Thanks for making me smile.CY

Batya said...

cy, thanks for showing appreciation for the blog post. Now to thank G-d with even more mitvot, G-d willing...

Anonymous said...

Sometimes I like to fall asleep with the window open, even if it's cold, just to hear the beautiful sound of the rain. I tried to explain this to a couple of American seminary students who came for lunch on Shabbat...

Batya said...

a, love it, enjoy and Thank G-d

Hadassa said...

Shalom!
My husband frequently comments that in Israel rain is almost always a happy occurrence, whereas in America it's virtually always sad. I can hear the rain through the closed window so I don't even have to suffer the cold in order to enjoy the sound.
There are several stories about parents outside of Israel whose children asked them about the special prayers said for rain in times of a drought in Israel, when the child could see the local rain. "But Abba, it's raining out!?" the child asked. And the father responded, "That's not our rain."
We should appreciate our rain.

Batya said...

Yes, people here in the HolyLand are rather protective of their raindrops.

Anonymous said...

I have no problem with praising G-d for the gift of rain, which equals life.

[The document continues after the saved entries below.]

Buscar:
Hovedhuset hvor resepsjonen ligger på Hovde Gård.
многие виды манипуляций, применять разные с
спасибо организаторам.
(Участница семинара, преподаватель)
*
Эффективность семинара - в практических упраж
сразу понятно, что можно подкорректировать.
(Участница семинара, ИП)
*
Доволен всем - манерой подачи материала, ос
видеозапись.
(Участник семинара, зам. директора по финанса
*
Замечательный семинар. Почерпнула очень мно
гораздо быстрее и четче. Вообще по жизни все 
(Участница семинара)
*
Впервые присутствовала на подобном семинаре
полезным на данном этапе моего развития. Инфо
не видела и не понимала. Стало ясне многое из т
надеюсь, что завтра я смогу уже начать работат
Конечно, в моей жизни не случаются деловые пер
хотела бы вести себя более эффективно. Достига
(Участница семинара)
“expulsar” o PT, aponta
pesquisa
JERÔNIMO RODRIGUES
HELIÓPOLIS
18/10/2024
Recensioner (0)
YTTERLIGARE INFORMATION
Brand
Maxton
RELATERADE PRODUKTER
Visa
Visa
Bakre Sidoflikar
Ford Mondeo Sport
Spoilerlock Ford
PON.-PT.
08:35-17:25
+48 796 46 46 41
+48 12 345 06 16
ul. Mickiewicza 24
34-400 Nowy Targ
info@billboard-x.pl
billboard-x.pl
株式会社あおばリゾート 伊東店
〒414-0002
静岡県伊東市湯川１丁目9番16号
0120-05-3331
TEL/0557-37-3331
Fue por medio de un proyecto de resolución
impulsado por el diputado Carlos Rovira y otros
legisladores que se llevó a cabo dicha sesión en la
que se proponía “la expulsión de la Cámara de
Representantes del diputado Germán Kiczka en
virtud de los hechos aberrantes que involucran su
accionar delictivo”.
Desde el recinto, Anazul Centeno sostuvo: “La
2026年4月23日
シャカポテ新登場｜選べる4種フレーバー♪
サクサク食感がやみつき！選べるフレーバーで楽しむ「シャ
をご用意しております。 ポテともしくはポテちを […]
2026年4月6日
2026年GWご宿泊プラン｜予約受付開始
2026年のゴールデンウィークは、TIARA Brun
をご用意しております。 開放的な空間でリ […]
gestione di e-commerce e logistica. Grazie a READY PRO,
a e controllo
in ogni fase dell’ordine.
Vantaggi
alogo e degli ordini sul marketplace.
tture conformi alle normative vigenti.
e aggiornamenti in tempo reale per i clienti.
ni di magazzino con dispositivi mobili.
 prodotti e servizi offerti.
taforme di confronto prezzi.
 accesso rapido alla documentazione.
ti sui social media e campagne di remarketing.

I do have a problem with blaming forest fires on draught. out-of-control forest fires are caused by human beings.


As an aside, fires in a forest are part of a a natural cycle. G-d planned it that way. Only mankind is responsible for allowing forest fires to reach the point of killing humans.

Batya said...

a, the dryness of the Carmel, which contributed to the viciousness of the fire, was due to the drought, and according to the Torah our sins cause insufficient rain = drought. All over the world large fires cause fatalities. Israelis aren't used to the idea.